Don’t get me wrong.  I like that we see Jean Grey.  I like that she still occupies a special space on the fringes of Logan’s consciousness.  I suppose that, for the most part, it even makes sense that we see her lying around in a sunlit bed.  And when you consider that Jean Grey is dead, Janssen’s part is actually astonishingly substantial.  I mean, it’s pretty great when you’re playing somebody who died before the thing ever started, and yet you keep showing up throughout the entire movie.

But for whatever reason, this repetitive device of drowsy conversations with Jean began to annoy me a bit as the film dragged on.  Don’t ask me why.  On paper, it should work.  Logan’s dreamy conversations with Jean while in an altered state are a good way of dramatizing his ongoing torment about her complicated death for the screen.  But when there are so many vibrant, powerful, compelling female characters up walking around doing actual stuff, Jean gradually begins to pale by comparison.  I suppose that’s the point.  Logan needs to move on, to continue to live.  Still, I guess the issue is that while Janssen’s scenes (taken as a whole) are effective, they are not particularly enjoyable.  Logan is torn between really dark, gritty action on the streets of a Japan that has recovered from devastation and astonishingly bright, drowsy meditations on a gleaming white bed where nothing ever happens.  I know that it’s a visual representation of his initial yearning for and later rejection of death, but I just didn’t have fun watching those Jean Grey scenes and no amount of indulgent analysis can change that.

Also, I know this movie was fighting for a PG-13, and (as someone whose very young child wanted to see it), I appreciate that.  But I think with an R rating, certain parts of the movie might have been better.  One scene in particular felt like a bit of a cheat.  Yukio tells Wolverine about a moment from his future that she has foreseen.

She describes it so vividly, preparing us to experience it as a reality.  When the scene finally arrives, it loses quite a bit of its potential power because of its refusal (or rating-crippled inability) to show us full on the dramatic scene Yukio earlier described.  It’s like this momentous, memorable scene is happening in front of us, but we’re never really allowed to get a good look at it.  This could (and probably should) have been the most iconic moment of the entire movie, but (probably to dodge an R rating) it never gets fully realized on camera.

Also, I hope the ending “twist” is intended more as dramatic irony (something we know all along that Logan does not) and not a surprise because there’s absolutely nothing surprising about it at all.  Very, very, very early on we’re given a pretty emphatic (and decisive) clue about what’s actually going on.  We should know right then what’s really going on.  Hopefully the movie is aware that we’re in on its big secret.
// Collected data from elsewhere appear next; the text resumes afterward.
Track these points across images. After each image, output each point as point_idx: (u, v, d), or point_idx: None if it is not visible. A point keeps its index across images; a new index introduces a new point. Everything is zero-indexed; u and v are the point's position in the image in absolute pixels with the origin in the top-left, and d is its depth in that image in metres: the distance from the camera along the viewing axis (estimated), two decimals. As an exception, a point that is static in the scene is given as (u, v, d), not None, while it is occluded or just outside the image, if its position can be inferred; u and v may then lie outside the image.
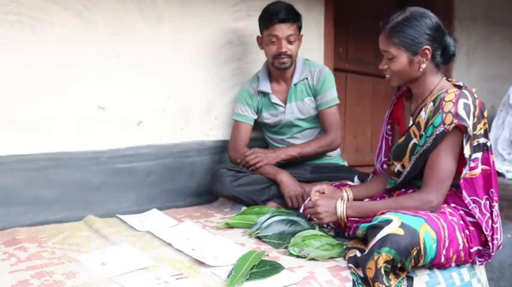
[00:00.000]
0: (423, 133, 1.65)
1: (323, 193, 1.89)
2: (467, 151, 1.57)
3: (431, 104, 1.65)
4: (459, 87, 1.67)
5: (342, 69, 3.37)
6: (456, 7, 3.67)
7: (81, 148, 2.20)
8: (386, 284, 1.42)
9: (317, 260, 1.61)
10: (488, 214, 1.63)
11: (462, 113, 1.55)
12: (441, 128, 1.58)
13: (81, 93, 2.20)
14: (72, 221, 2.08)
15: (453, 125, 1.55)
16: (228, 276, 1.44)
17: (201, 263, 1.56)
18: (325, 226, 1.86)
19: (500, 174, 3.13)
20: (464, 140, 1.57)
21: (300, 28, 2.37)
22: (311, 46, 2.91)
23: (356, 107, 3.55)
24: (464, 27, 3.73)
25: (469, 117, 1.56)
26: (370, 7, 3.45)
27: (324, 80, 2.40)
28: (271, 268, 1.49)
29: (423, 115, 1.67)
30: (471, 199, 1.63)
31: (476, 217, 1.61)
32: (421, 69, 1.66)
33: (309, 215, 1.86)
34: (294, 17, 2.31)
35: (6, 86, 2.02)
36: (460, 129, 1.57)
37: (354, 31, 3.43)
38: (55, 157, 2.12)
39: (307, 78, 2.42)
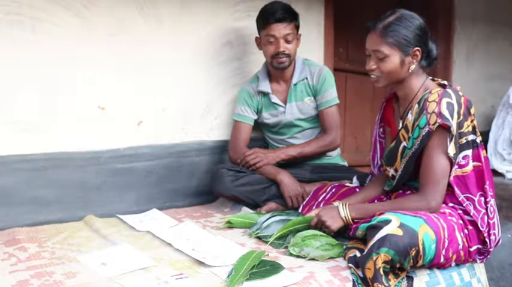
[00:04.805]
0: (411, 135, 1.66)
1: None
2: (451, 149, 1.57)
3: (417, 105, 1.66)
4: (444, 86, 1.68)
5: (342, 69, 3.36)
6: (456, 7, 3.66)
7: (81, 148, 2.20)
8: (386, 284, 1.42)
9: (317, 260, 1.61)
10: (484, 210, 1.62)
11: (445, 112, 1.56)
12: (427, 129, 1.59)
13: (81, 93, 2.20)
14: (72, 221, 2.08)
15: (437, 124, 1.56)
16: (228, 276, 1.44)
17: (201, 263, 1.56)
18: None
19: (500, 174, 3.13)
20: (448, 139, 1.57)
21: (297, 27, 2.37)
22: (311, 46, 2.91)
23: (356, 107, 3.54)
24: (464, 27, 3.73)
25: (452, 117, 1.56)
26: (370, 7, 3.44)
27: (324, 79, 2.40)
28: (271, 268, 1.49)
29: (410, 118, 1.67)
30: (464, 197, 1.63)
31: (471, 214, 1.61)
32: (409, 71, 1.66)
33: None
34: (290, 17, 2.31)
35: (6, 86, 2.03)
36: (445, 128, 1.57)
37: (354, 31, 3.42)
38: (55, 157, 2.12)
39: (306, 78, 2.42)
I guess it really doesn’t matter, though, either way.

Sometimes, too, I thought the movie worked better on an intellectual level than as simple entertainment.  It’s definitely got something to say, and some of its implications are quite profound.  But as an action movie, it’s limited, formulaic, and not exactly innovative.

Don’t get me wrong, it’s a pretty good summer popcorn flick, but this is the sort of film that will easily prompt long, involved discussions far more interesting and exciting than the movie itself.

Overall:
By far my favorite part of The Wolverine is the scene that takes place during the credits.  Suddenly I got really excited to see Days of Future Past next year (although I still don’t know how they’re going to cram so many people into one roughly two hour movie.  I hope the film editor is a mutant, too, or else it’s all going to be a big train wreck).

Still I must admit that I actually enjoyed The Wolverine, and I didn’t particularly expect to.  Action movies aren’t my thing.  Wolverine is not my character.  And yet this movie entertained me for its entire runtime with its intriguing script, captivating characters, solid performances, and carefully crafted scenes.  I also loved Marco Beltrami’s score (mainly because it wasn’t self-impressed or bombastic like so many other scores I’ve heard this summer).

If you like X-Men movies (but aren’t too hung up on adaptations remaining faithful to the comics), then you should enjoy The Wolverine, too.  It was better than I expected.